I sat in the blue plaid wing chair I had gotten for my birthday. Next to me was our basket of children’s books. I sat and held the miracle for a time in its first and only cradle, the warm hand of its own momma. I marveled at it. I said a prayer to its sweet little lost promise. It was at this moment that more emotion came. Later it was hard to put the miracle in to the glass dish, because I knew I would most likely not hold the miracle again.
The sun rose and my husband woke and I told him we lost the baby.
“Maybe you are wrong,” he offered supportively. “You can go to the doctors and see.”
“No, “ I said. “This is for sure.”
I brought him downstairs and took him to the quiet corner of the kitchen where I had placed the yellow Tupperware, the little glass Pyrex dish, the ice, and the miracle.
Our toddler son woke up, and the doctors’ office opened.
“Maybe you are wrong,” the nurse offered supportively. “Come over now and the doctor can see. ”
“No,” I said. “This is for sure.”
I had no more words for it.
I snapped the bright yellow cover into place, instinctively burping the extra air out of the container to seal in the freshness.
This is only one woman’s story about a few moments in her own life. These individual experiences are so easily dismissed by others at times. Why do you suppose that is?
I drove to my obstetricians office with my miracle next to me on the front seat. This was a tiny office with one physician so a very intimate place that knew you when you walked in. I walked into the office carrying my sealed yellow Tupperware container.
I opened it at the desk.
“Oh,” the nurse sighed. I have never seen anything like this. Now I know what you meant.” The nurse gave me a hug. She went and got the doctor.

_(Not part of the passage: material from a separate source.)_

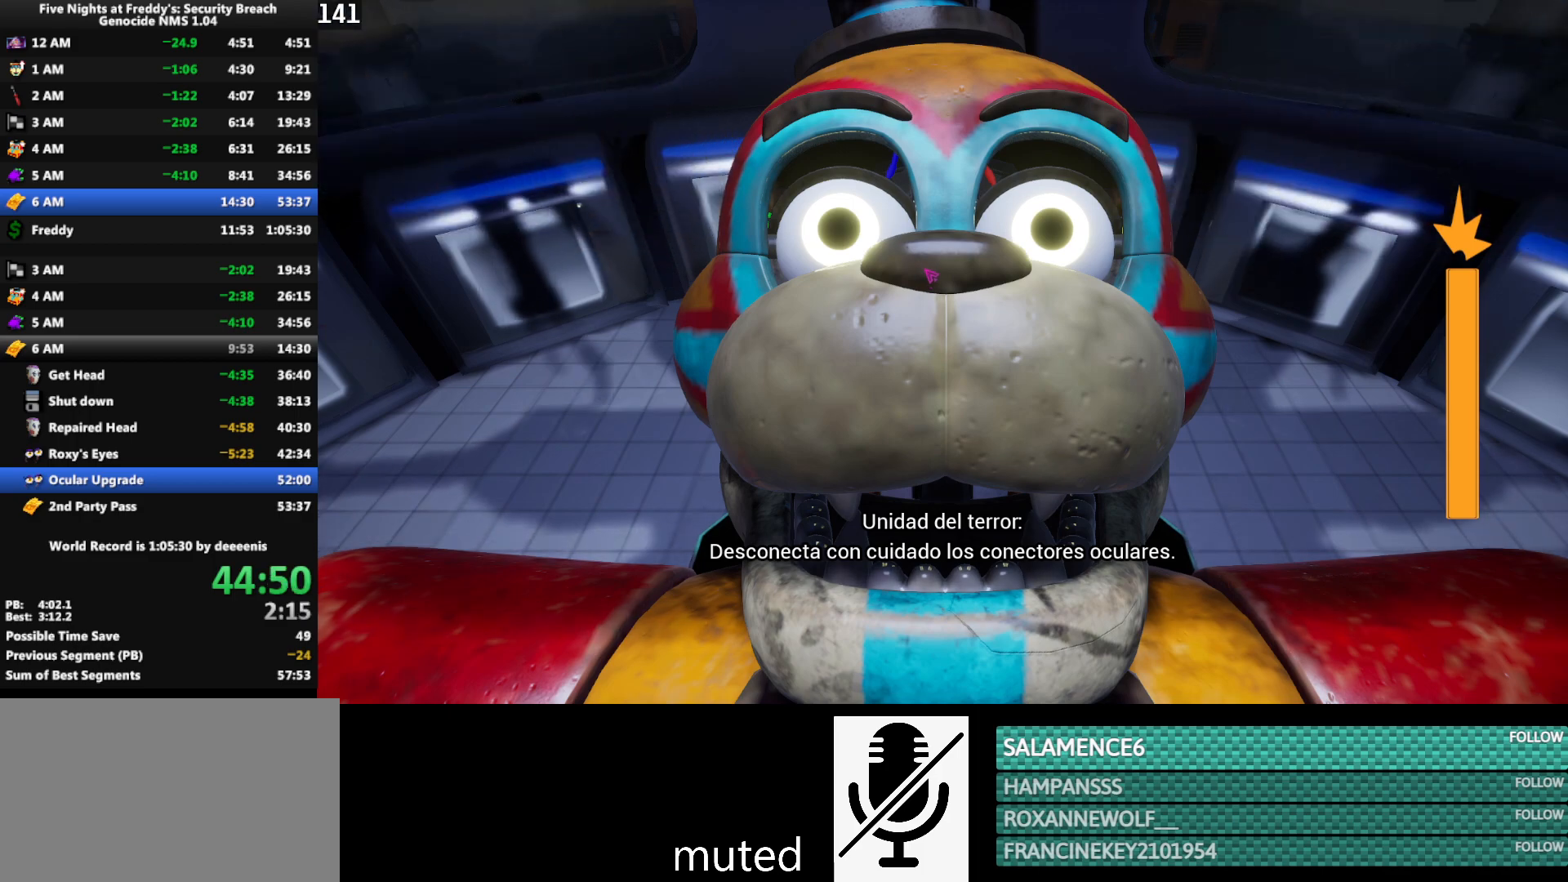
{"keys": [], "mouse": [], "events": []}
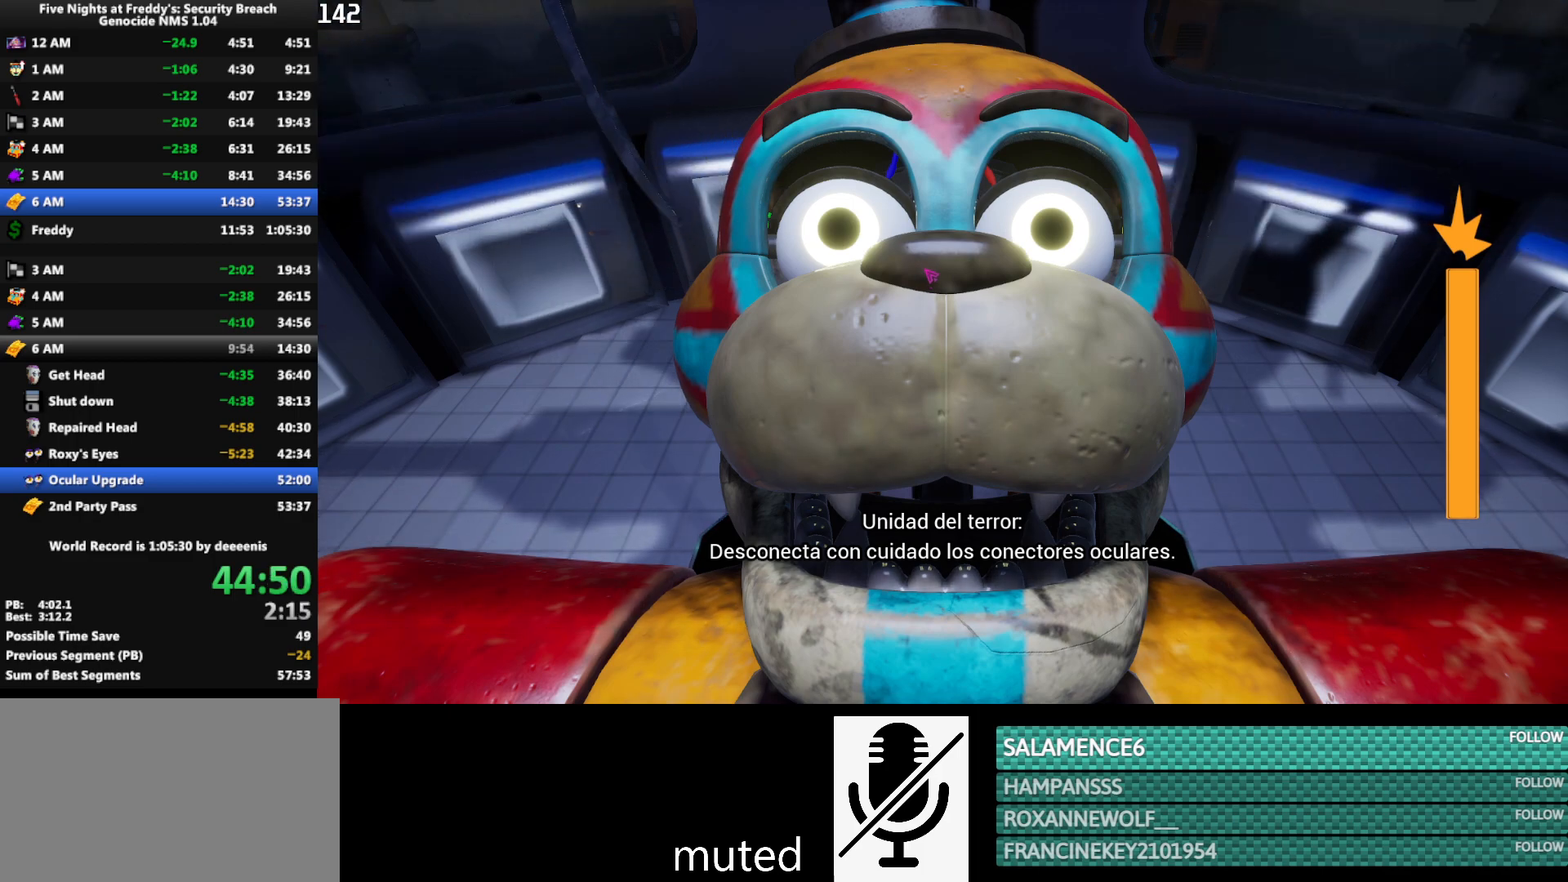
{"keys": [], "mouse": [], "events": []}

“Oh my goodness,” the doctor said. “In all my years I have never seen anything like this.” He would retire after I had my next baby, so he already had lots of years in, and yet he looked and looked.
“Everything looks perfect. I think the fetus is about 8 weeks along. Were you sick a few weeks ago?” He was kind and spoke gently, just the way you would want someone to be.
We had been. We had been vomiting for 24 hours, 4 weeks earlier.
He explained what he thought had happened. At certain points in development a fetus is vulnerable. Our miracle had not survived our catching that virus at 8 weeks. Mother Nature knew, and there we were, catching up with it all 4 weeks later.
The doctor placed the miracle in a proper medical container and sent it to hospital pathology to test his guess and make sure that we would not miss anything that would be important for us to know.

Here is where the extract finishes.